# New York F subway line



## Nngo11 (Nov 12, 2006)

I'm considering moving to Brooklyn at an apartment near the F 15th Street stop. I have to make a decision ASAP. My other option is Brooklyn Heights, where there are all sorts of subway lines but it costs a bit more. I'd rather go with the Prospect Park/F-only apartment to save on money but wanted to know if anyone knows anything about the F. Does it run often at night? Does it break a lot? For it's worth, I work on Broad Street in downtown Manhattan. Thanks for any info anyone can provide.


----------



## AlanB (Nov 12, 2006)

The F is no worse than most any subway, and is certainly not considered to be the worst line. That honor falls to the G train. Like all subway trains it runs all night, baring construction and then there is always some alternative.


----------



## Nngo11 (Nov 13, 2006)

Thanks for your quick reply Alan. I hate decisions like this one. While I'm glad the F is a good train, in the end I'm going w/ the Brooklyn Heights one (though it is marginally more expensive and not near a park). Just figure $100 a month is worth the option of walking to work.

How high is the 7-train in the running for worst line? It's certainly, along with the N/R, pretty high up in my list of to-be-avoided.


----------



## AlanB (Nov 13, 2006)

Nngo11 said:


> How high is the 7-train in the running for worst line? It's certainly, along with the N/R, pretty high up in my list of to-be-avoided.


The 7 isn't in the running for the worst line, it's in the running for best, in the last Straphanger's survey the #7 was the 4th best line.
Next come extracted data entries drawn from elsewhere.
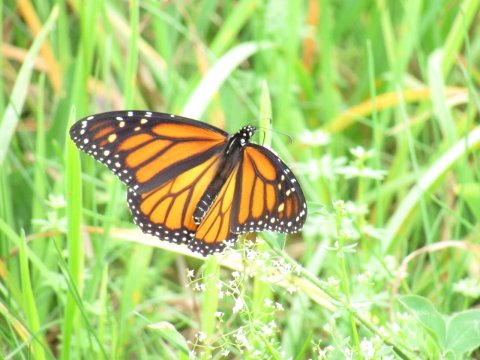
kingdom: Animalia
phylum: Arthropoda
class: Insecta
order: Lepidoptera
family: Nymphalidae
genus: Danaus
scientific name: Danaus plexippus
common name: Monarch
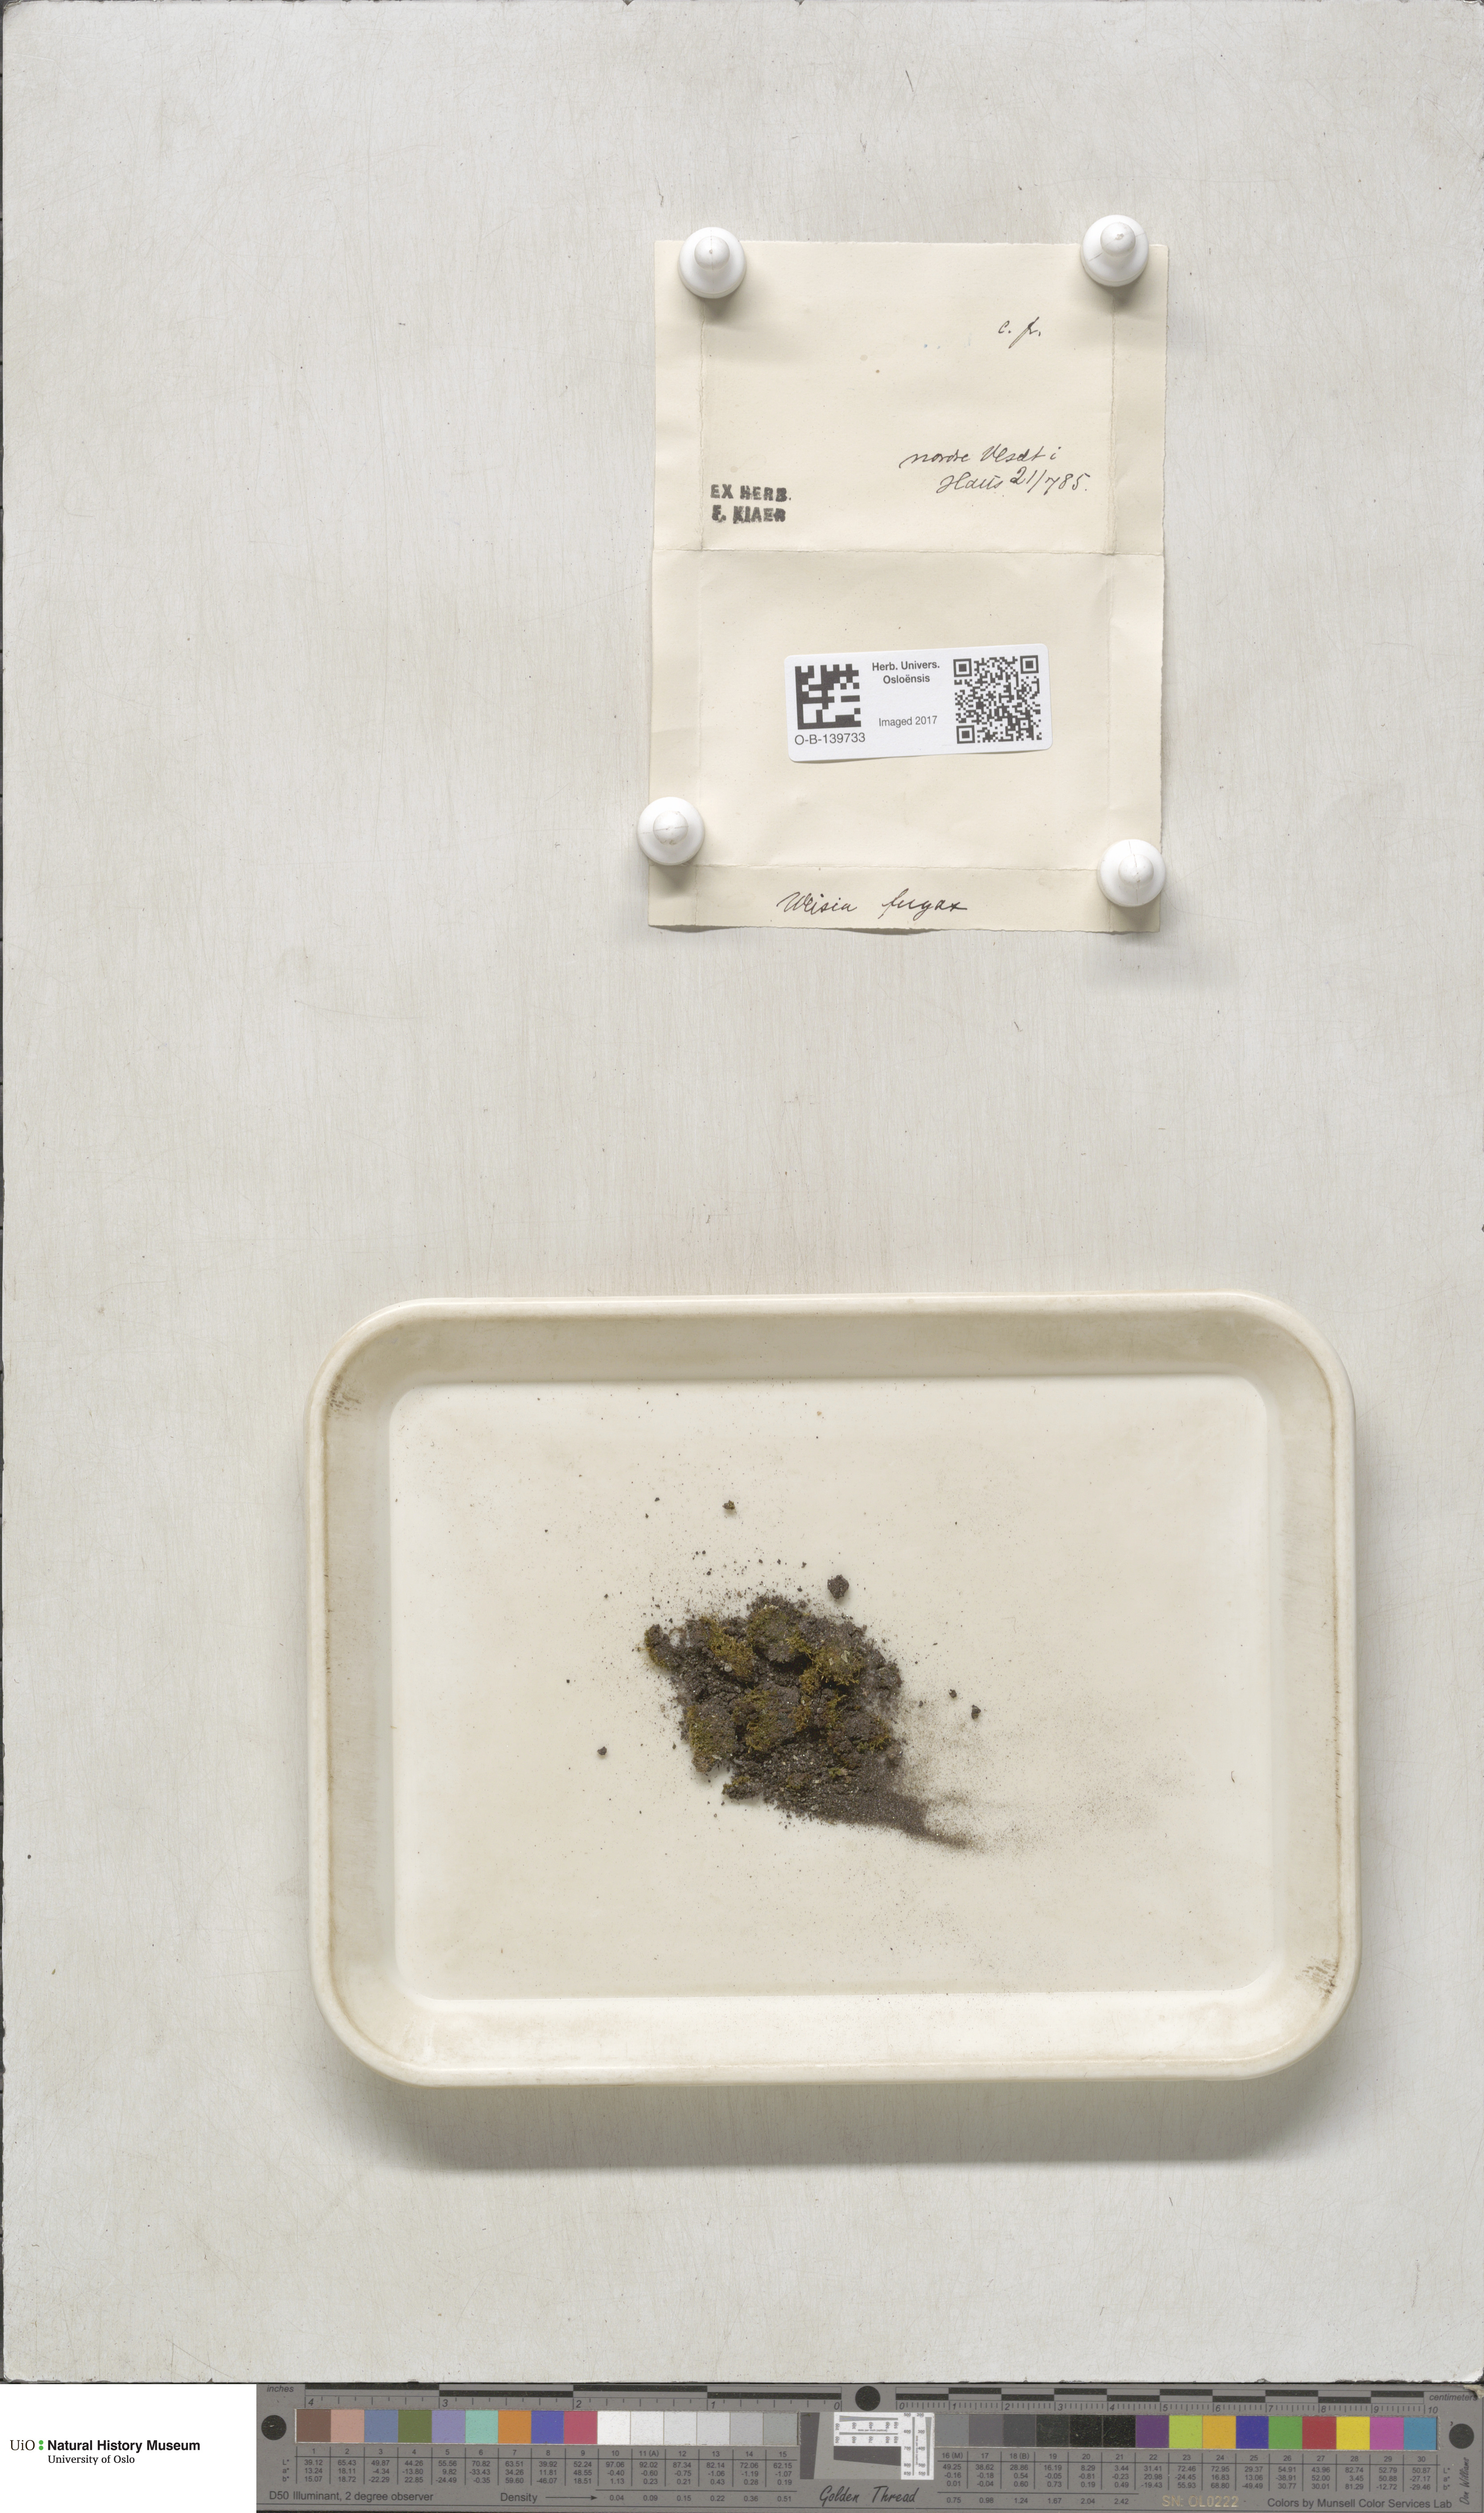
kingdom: Plantae
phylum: Bryophyta
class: Bryopsida
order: Dicranales
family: Rhabdoweisiaceae
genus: Rhabdoweisia
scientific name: Rhabdoweisia fugax
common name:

Their rankings from best to worst go like this:

6

4

L

7

1

E

J/Z

3

5

Q

2

A

F

R

V

D

G

B

M

C

N

W


----------



## Guest (Nov 13, 2006)

AlanB said:


> Nngo11 said:
> 
> 
> > How high is the 7-train in the running for worst line? It's certainly, along with the N/R, pretty high up in my list of to-be-avoided.
> ...


Interesting. The N and W certainly deserve their places there. I am really perplexed by the high 7. I used take this almost every weekend, both ways, and I found it to be incredibly slow, crowded and infrequent. Maybe weekdays are significantly better. The 4 is also surprisingly high. Yes, nice new cars but incredibly slow and packed at rush hours makes it mediocre to slightly-above-average to my mind.


----------